At the peak of the action potential, the membrane potential is close to V_Na, but it never reaches V_Na (3 in Fig. 2). There are two reasons for this. First, the voltage-gated Na⁺ channels begin to inactivate spontaneously very rapidly after opening. Channel inactivation "plugs" the pore of the channel so that Na⁺ ions can no longer pass through the channel permeation pathway. A cytosolic region of the Na⁺ channel actually blocks the Na⁺ permeation pathway of the channel. This has been referred to as the ball-and-chain model of inactivation (Fig. 4). Ball refers to a globular cytoplasmic portion of channel protein that is tethered to the rest of the protein by a linker (or chain) part. A schematic representation of this process is shown in Fig. 4.

The second reason for the fact that the peak of the action potential does not reach V_Na is that neurons also have voltage-gated K⁺ channels that become activated by membrane depolarization (also at around the threshold voltage of −40 to −50 mV). Activation of the voltage-gated K⁺ channels, however, is much slower than that of voltage-gated Na⁺ channels (Fig. 5). For this reason, these K⁺ channels are referred to as delayed rectifiers. Therefore, at the peak of the action potential, p_K is greater than its value when the neuron is at rest, and movement of K⁺ out of the cell opposes the depolarization caused by the movement of Na⁺ into the cell (Fig. 5)

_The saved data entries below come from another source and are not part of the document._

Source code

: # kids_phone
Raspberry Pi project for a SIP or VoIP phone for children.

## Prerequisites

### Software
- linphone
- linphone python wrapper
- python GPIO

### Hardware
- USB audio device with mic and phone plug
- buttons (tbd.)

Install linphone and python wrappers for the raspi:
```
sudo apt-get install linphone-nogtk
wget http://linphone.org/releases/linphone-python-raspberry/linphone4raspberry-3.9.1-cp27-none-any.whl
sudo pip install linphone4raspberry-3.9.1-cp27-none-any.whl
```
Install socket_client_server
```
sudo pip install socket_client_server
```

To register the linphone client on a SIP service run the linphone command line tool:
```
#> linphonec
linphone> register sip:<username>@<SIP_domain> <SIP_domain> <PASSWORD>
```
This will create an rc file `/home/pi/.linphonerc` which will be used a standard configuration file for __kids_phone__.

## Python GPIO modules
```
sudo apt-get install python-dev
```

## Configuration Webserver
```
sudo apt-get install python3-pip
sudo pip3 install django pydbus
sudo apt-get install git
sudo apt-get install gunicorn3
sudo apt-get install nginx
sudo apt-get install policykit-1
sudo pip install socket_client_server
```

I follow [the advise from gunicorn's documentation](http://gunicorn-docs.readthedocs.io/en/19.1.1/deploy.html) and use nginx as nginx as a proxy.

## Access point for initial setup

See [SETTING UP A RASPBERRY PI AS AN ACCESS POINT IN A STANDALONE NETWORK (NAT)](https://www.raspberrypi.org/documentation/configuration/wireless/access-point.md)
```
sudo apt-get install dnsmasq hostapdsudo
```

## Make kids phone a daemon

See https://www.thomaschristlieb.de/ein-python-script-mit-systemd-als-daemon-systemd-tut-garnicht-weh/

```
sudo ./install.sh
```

Once the peak of the action potential is reached, Na⁺ channels inactivate, and as a result p_Na falls rapidly with time, and approaches its value at rest (Fig. 5). At this time, however, because of the delayed response of the voltage-gated K⁺ channels to membrane depolarization, p_K is still becoming larger. Now the balance of ion flow across the membrane is in favor of K⁺ moving out of the cell. Movement of K⁺ out of the cell brings about rapid repolarization of the membrane back to the resting value (4 in Fig. 2). However, p_K remains elevated for some time even after V_m has reached the resting value (Fig. 5). Therefore, continued movement of K⁺ out of the cell causes a membrane hyperpolarization (i.e., more negative than V_rest). This phase is commonly referred to as the hyperpolarizing afterpotential or simply hyperpolarization (5 in Fig. 2). This is also sometimes referred to as undershoot. This occurs because during this time p_Na is at its resting value, but p_K is higher than its resting value. Therefore, K⁺ movement out of the cell will tend to move the V_m closer to V_K. Finally, p_K returns to its value at rest, and at this time the membrane potential also returns to baseline at its resting value of about −70 mV. It is important to note that K⁺ channels do not inactivate. They close simply because the membrane potential becomes more negative than the threshold potential (the potential at which Na⁺ and K⁺ channels become activated). Thus, the repolarization and hyperpolarization that is caused by movement of K⁺ out of the cell through the voltage-gated K⁺ channels, also causes the closing of the same voltage-gated K⁺ channels.